1. Field of the Invention
This invention relates in general to flash memory integrated circuit devices. In particular, this invention relates to split-gate flash memory integrated circuit devices and even more particularly, this invention relates to split-gate flash memory cell with separated and self-aligned tunneling regions.
2. Technical Background
Electrically Erasable and Programmable Read-Only Memory (EEPROM) devices have been widely utilized in a variety of electronic equipment, including microcomputer systems. Conventional EEPROM devices have memory cells which comprise floating-gate transistors. Such devices are able to maintain information written into the memory cells in the absence of a power source for the device, and are further capable of having of the information stored in their memory cells erased. These memory devices, however, suffer from their relatively slow read/write access times, which are typically in the range of 150 to 200 nsec. EEPROM devices capable of operating at faster speeds (with 70 to 80 nsec access times) have been developed in the last several years. For example, Intel Corporation of Santa Clara, Calif., has introduced a series of fast EEPROM devices and refers them generically as "Flash Memories."
One of the problems Flash Memory devices suffer from is a problem of "over-erasure" of the memory cell contents during erasure operations. FIG. 1 depicts the construction of a conventional floating-gate transistor. As can be seen in FIG. 1, the floating-gate transistor comprises a floating gate 10 and a control gate 12, capable of injecting electrons from the drain 16, based on a phenomena known as the Fowler-Nordheim Tunneling Effect, through a tunneling oxide layer 14 into the floating gate 10. The threshold voltage of a floating-gate transistor can be raised by means of such electron injection, and the device is then assumes a first state that reflects the content of the memory cell. On the other hand, during erasure of the memory cell, electrons are expelled from the source 18 through the tunneling oxide layer 14 and out of the floating gate 10 of the transistor. As a result of this electron removal, the threshold voltage is lowered and thus the device then assumes a second memory state.
During the process of memory content erasure, however, to ensure complete removal of the electrons previously injected, the erasure operation is normally sustained for a slightly prolonged time period. There are occasions when such a prolonged erasure operation results in the removal of excess electrons, i.e., more electrons than were previously injected. This results in the formation of electron holes in the floating gate of the device.

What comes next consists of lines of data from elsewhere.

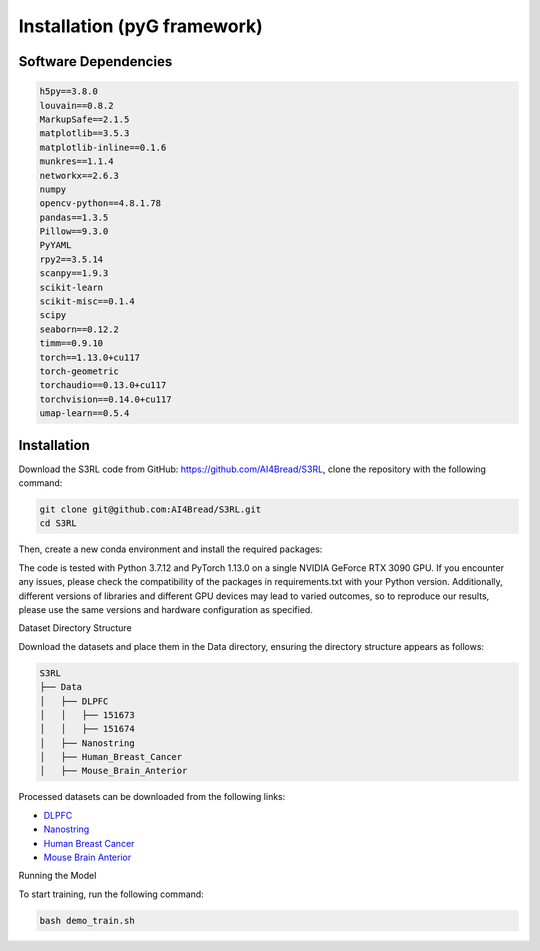 .. S3RL documentation master file, created by
   sphinx-quickstart on Wed Apr 16 19:43:51 2025.
   You can adapt this file completely to your liking, but it should at least
   contain the root `toctree` directive.

Installation (pyG framework)
============

Software Dependencies
---------------------
.. code-block:: python

   h5py==3.8.0
   louvain==0.8.2
   MarkupSafe==2.1.5
   matplotlib==3.5.3
   matplotlib-inline==0.1.6
   munkres==1.1.4
   networkx==2.6.3
   numpy
   opencv-python==4.8.1.78
   pandas==1.3.5
   Pillow==9.3.0
   PyYAML
   rpy2==3.5.14
   scanpy==1.9.3
   scikit-learn
   scikit-misc==0.1.4
   scipy
   seaborn==0.12.2
   timm==0.9.10
   torch==1.13.0+cu117
   torch-geometric
   torchaudio==0.13.0+cu117
   torchvision==0.14.0+cu117
   umap-learn==0.5.4

Installation
------------

Download the S3RL code from GitHub: https://github.com/AI4Bread/S3RL, clone the repository with the following command:

.. code-block:: bash

   git clone git@github.com:AI4Bread/S3RL.git
   cd S3RL

Then, create a new conda environment and install the required packages:

.. code-block:: bash
   conda create -n S3RL python=3.7.12
   conda activate S3RL
   pip install -r requirements.txt


.. note::

The code is tested with Python 3.7.12 and PyTorch 1.13.0 on a single NVIDIA GeForce RTX 3090 GPU.
If you encounter any issues, please check the compatibility of the packages in requirements.txt with your Python version.
Additionally, different versions of libraries and different GPU devices may lead to varied outcomes,
so to reproduce our results, please use the same versions and hardware configuration as specified.

Dataset Directory Structure

Download the datasets and place them in the Data directory, ensuring the directory structure appears as follows:

.. code-block:: text

   S3RL
   ├── Data
   │   ├── DLPFC
   │   │   ├── 151673
   │   │   ├── 151674
   │   ├── Nanostring
   │   ├── Human_Breast_Cancer
   │   ├── Mouse_Brain_Anterior

Processed datasets can be downloaded from the following links:

- `DLPFC <https://github.com/LieberInstitute/spatialLIBD?tab=readme-ov-file#raw-data>`__
- `Nanostring <https://purdue0-my.sharepoint.com/personal/tang385_purdue_edu/_layouts/15/onedrive.aspx?id=%2Fpersonal%2Ftang385%5Fpurdue%5Fedu%2FDocuments%2FSigra%5Fdataset&ga=1>`__
- `Human Breast Cancer <https://www.10xgenomics.com/resources/datasets/human-breast-cancer-block-a-section-1-1-standard-1-1-0>`__
- `Mouse Brain Anterior <https://drive.google.com/drive/folders/1jDmx8IjiGhOD__spuuhFB1fWVDJtv5CU>`__
Running the Model

To start training, run the following command:

.. code-block:: bash

   bash demo_train.sh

In severe cases, the floating-gate transistor becomes a depletion transistor, which conducts even in the absence of the application of a control voltage at the control gate 12. This phenomena is known in the art as memory over-erasure.
To overcome the above described memory over-erasure problem of conventional EEPROM devices, a split-gate EEPROM device was proposed. FIG. 2a schematically shows such a split-gate device. The memory device comprises a floating-gate transistor, which similarly includes a floating gate 20 and a control gate 22, as is in the case of the floating-gate transistor of FIG. 1. However, the floating gate 20 only covers a portion of the channel region and the rest of the channel region is directly controlled by the control gate 22. This split-gate-based memory cell is equivalent to a series connected floating-gate transistor 33 and an enhanced isolation transistor 35, as is schematically represented in FIG. 2b. The principal advantage of such this configuration is obvious: the isolation transistor 35 is free from influence of the state of the floating gate 20 and remains in its off state, even if the floating-gate transistor 33 is subjected to the phenomena of over-erasure and therefore is in a conductive state. The memory cell can thus maintain its correct state, which reflects the correct state of the memory contents, in spite of over-erasure the problem.
However, the greatest drawback of such split-gate design is the fact that a reduced number of program/erase cycles are allowed. This reduction is due to the fact that the floating gate 20 of this split-gate memory cell configuration is only provided near the drain region 26, which results in different mechanisms occurring for the programming and erasing operations of the device. Electron passage must be via a sequence of drain 26 and through tunneling oxide layer 24, and the resulting reduction of allowable program/erase cycles renders the device suitable only for those applications requiring a relatively few number of program/erase cycles during the entire life span of the device.